On Tuesday 2008-07-15 04:47, Linus Torvalds wrote:
Don't discriminate against odd numbers! :)
I always wanted to see a 2.<odd> on the mingetty login banner just
because that seemed cool, and to hopefully make the last people who
would say "but is not that development series?" finally get the
clue that Linux is not developed in that way anymore.
[in the previous to the previous mail]:
Maybe not individual feature, but as a whole. We probably should have
jumped when the new model was introduced. Ok, that did not happen, but
over time, the kernel's abilities increased and then sometime, there
was a release where you would say (as of today) "yes, that kernel back
there has been a really good one" where a version jump would have been
warranted at the same time. For me, these are 2.6.18, .22, .23 or .25
(pick one).
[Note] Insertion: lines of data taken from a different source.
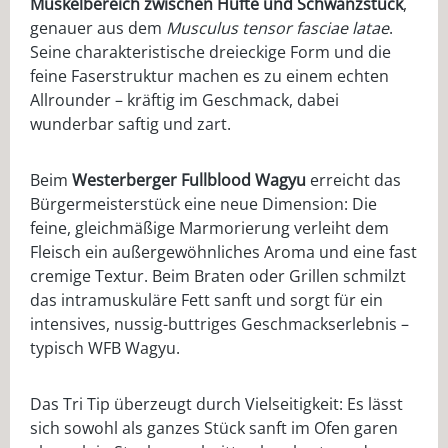
Muskelbereich zwischen Hüfte und Schwanzstück
,
genauer aus dem
Musculus tensor fasciae latae
.
Seine charakteristische dreieckige Form und die
feine Faserstruktur machen es zu einem echten
Allrounder – kräftig im Geschmack, dabei
wunderbar saftig und zart.
Beim
Westerberger Fullblood Wagyu
erreicht das
Bürgermeisterstück eine neue Dimension: Die
feine, gleichmäßige Marmorierung verleiht dem
Fleisch ein außergewöhnliches Aroma und eine fast
cremige Textur. Beim Braten oder Grillen schmilzt
das intramuskuläre Fett sanft und sorgt für ein
intensives, nussig-buttriges Geschmackserlebnis –
typisch WFB Wagyu.
Das Tri Tip überzeugt durch Vielseitigkeit: Es lässt
sich sowohl als ganzes Stück sanft im Ofen garen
However, there also needs to be a bit of time between minor
number bumps, so if 2.6.18 were 2.7.0, 2.6.25 would be the earliest to
qualify for a 2.8.0.
My expectation is that 2.6.27 would be the next "good one" where a
version jump would go nicely in line. Make it 2.7.0, it got loads
of new features compared to 2.6.0 :)
My preference is of course that version numbers run at the same speed as
they have been for most of the time now - that is, incrementing the
micro as we go. If one were to increment the micro for every release
(2.6.18 -> 2.7, 2.6.19 -> 2.8, 2.6.20 -> 2.9) then that is a magnitude
higher and thus would count as faster-going.
2.1.132 is big.
Numbering should be interesting and sometimes unexpected (like when
there suddently was a 2.<even>.0 announcement in my mailbox, or the
change of development model). The YYYY.r[.s] scheme defeats that, and
it counts fast too, though I am not opposed to YYYY.r.
What I am against is [YYYY-2008].r (8.0, 8.1, 9.0, etc.) since that may
be seen as a version number instead of the year.